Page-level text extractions
*****

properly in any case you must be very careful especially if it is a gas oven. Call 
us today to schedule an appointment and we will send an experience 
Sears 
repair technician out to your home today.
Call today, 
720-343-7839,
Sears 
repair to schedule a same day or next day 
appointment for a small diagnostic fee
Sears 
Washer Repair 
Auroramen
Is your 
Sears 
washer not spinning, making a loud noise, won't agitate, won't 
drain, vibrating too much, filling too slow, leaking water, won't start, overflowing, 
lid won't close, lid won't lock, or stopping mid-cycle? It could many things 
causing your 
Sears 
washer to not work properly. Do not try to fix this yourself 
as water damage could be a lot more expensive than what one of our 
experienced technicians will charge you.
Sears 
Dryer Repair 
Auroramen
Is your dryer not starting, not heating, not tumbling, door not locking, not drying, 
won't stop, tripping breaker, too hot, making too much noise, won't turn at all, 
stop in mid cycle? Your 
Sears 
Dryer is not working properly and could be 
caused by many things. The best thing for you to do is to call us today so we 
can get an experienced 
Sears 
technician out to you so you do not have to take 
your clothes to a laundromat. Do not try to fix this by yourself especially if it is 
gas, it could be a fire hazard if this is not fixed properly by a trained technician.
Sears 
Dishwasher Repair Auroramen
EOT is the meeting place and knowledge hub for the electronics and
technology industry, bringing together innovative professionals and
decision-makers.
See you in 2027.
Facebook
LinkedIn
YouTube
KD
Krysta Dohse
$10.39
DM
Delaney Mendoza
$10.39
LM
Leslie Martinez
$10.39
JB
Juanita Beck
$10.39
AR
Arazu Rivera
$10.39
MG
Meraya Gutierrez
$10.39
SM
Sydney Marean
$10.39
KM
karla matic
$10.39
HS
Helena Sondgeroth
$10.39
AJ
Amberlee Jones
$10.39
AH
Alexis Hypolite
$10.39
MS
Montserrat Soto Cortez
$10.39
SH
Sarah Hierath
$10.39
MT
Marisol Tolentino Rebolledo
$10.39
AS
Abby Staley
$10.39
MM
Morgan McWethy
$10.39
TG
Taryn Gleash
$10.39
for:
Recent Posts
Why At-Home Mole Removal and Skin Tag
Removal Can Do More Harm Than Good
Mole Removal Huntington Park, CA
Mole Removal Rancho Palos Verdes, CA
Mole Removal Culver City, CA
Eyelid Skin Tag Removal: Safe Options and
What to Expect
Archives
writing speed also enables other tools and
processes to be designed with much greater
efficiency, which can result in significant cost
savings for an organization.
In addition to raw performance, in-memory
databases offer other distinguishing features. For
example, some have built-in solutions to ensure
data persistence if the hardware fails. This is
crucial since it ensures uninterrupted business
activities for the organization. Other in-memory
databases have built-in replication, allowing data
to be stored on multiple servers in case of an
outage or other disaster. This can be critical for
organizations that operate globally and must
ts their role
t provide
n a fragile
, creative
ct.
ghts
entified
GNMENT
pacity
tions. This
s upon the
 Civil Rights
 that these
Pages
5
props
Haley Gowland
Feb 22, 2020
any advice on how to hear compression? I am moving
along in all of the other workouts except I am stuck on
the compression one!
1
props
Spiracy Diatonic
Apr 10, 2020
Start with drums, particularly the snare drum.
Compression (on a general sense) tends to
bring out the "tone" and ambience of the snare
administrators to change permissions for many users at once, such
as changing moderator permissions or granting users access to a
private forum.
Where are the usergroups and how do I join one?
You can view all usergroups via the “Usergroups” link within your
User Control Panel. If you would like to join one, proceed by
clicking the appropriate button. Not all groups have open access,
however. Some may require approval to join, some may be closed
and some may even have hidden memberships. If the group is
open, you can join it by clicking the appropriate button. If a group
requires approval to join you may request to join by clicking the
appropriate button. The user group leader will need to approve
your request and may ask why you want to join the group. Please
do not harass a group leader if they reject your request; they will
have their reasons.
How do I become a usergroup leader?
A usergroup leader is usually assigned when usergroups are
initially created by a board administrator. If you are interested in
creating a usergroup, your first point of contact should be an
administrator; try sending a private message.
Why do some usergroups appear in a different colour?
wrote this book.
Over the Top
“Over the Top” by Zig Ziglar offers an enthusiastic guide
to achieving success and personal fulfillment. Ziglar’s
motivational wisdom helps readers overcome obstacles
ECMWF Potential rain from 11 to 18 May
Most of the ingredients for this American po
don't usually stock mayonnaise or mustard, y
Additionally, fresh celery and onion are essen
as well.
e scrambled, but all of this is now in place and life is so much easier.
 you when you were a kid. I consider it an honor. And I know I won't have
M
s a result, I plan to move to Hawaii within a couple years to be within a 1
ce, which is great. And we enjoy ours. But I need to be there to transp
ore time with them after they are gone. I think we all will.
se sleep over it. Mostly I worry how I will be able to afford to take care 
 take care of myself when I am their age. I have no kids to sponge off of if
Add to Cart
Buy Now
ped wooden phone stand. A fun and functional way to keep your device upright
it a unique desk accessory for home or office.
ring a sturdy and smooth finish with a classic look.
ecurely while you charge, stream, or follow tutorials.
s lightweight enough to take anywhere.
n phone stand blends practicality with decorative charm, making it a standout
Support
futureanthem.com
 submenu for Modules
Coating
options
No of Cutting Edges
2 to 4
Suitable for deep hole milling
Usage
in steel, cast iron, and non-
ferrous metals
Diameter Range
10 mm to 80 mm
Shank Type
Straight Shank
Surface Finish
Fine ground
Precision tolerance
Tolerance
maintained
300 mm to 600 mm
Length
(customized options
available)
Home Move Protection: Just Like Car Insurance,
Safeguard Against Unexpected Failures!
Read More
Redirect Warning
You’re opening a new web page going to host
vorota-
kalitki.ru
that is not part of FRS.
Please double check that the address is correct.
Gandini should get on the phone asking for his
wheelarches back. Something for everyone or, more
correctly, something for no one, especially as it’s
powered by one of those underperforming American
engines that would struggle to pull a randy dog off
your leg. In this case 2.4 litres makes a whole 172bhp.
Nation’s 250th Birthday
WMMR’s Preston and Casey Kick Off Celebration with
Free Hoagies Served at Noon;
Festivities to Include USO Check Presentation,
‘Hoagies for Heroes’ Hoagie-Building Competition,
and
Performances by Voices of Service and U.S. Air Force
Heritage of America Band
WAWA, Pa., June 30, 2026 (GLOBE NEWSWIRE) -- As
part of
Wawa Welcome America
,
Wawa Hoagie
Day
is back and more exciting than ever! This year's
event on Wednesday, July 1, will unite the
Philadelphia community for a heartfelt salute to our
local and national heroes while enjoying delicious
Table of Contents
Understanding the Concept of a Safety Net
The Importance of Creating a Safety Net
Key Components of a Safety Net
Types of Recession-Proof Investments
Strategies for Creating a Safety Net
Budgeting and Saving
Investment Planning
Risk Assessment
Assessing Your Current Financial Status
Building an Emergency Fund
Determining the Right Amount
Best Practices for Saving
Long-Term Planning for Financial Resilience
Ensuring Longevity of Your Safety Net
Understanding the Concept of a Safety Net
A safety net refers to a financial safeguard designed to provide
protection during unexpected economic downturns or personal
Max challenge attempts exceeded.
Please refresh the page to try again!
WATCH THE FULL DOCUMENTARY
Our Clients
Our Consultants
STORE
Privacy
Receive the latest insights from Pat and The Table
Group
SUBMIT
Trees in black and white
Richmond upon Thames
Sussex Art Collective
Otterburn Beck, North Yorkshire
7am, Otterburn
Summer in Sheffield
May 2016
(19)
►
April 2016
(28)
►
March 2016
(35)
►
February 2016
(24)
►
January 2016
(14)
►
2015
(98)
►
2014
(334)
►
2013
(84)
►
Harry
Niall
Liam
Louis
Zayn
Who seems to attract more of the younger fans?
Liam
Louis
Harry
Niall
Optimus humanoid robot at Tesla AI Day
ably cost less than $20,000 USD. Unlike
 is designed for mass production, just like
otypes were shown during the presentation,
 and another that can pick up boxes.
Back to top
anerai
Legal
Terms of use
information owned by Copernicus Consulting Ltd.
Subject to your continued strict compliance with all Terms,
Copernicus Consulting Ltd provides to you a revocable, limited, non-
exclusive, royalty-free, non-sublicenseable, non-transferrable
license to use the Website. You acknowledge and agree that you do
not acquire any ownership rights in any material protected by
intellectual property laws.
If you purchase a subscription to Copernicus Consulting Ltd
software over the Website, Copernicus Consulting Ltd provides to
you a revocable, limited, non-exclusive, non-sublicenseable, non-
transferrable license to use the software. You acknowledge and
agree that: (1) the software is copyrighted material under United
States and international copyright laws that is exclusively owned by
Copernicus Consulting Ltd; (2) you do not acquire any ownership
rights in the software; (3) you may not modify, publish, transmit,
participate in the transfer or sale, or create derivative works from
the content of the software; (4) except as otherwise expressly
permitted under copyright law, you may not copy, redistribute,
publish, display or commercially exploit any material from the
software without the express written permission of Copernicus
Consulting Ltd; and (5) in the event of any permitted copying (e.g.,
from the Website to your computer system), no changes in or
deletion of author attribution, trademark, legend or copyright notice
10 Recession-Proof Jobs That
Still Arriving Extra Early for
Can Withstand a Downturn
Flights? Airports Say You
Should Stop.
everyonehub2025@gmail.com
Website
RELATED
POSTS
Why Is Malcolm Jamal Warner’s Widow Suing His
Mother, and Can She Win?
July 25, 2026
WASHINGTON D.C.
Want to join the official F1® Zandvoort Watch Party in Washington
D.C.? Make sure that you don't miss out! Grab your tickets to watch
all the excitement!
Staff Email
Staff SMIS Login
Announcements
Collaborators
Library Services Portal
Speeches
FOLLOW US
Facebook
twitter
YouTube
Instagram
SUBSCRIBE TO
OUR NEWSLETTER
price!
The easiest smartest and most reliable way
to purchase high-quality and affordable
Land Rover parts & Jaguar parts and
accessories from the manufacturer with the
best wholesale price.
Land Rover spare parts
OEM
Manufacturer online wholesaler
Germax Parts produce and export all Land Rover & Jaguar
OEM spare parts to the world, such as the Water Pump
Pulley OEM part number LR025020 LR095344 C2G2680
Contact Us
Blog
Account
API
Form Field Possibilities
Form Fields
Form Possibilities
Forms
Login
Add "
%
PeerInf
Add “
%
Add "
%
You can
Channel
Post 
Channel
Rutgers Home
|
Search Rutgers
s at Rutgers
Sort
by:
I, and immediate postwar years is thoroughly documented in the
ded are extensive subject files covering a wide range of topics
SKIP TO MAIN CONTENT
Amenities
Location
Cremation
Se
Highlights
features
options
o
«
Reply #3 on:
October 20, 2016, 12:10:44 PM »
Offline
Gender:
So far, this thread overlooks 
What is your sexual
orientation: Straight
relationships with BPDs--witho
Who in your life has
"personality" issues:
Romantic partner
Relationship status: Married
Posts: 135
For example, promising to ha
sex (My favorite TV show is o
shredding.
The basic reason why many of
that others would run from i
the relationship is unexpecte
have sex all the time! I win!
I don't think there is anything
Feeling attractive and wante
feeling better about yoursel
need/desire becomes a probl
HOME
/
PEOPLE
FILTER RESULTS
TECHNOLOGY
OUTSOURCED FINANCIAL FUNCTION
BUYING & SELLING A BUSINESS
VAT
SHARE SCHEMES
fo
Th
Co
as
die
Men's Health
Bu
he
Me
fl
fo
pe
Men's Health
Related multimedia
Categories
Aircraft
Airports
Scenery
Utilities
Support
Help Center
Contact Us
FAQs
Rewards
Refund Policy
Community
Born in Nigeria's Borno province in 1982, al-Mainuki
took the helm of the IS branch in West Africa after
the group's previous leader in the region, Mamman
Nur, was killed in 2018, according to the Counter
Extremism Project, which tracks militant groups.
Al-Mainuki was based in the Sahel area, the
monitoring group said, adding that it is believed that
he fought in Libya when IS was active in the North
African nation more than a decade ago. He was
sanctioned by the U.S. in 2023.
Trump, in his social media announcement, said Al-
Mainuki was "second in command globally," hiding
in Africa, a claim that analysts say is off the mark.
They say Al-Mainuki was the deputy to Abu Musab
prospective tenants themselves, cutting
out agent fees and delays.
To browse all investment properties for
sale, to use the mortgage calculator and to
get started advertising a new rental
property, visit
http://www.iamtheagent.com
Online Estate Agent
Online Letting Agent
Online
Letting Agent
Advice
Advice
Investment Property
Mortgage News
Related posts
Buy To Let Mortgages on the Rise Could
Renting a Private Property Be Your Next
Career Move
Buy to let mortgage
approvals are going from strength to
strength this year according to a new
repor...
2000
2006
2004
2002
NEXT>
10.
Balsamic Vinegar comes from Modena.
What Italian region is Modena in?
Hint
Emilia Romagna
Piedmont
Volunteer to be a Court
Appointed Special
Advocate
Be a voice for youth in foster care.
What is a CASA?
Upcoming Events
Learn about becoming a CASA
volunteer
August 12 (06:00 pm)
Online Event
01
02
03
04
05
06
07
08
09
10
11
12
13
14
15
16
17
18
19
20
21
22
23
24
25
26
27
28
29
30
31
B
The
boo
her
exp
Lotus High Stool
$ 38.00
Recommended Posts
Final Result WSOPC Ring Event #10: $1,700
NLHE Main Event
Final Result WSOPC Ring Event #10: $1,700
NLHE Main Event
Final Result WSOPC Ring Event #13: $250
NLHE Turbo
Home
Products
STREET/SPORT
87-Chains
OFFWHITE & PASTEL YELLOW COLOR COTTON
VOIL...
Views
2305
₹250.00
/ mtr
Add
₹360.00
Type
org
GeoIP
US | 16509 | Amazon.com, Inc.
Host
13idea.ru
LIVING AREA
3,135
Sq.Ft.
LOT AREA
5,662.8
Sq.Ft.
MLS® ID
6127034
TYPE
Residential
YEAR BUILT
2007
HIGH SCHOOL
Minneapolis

*****

● What is being asked:
Filter the entries above and keep only the lines with the word "purchase".

● Result of this exercise:
If you purchase a subscription to Copernicus Consulting Ltd
to purchase high-quality and affordable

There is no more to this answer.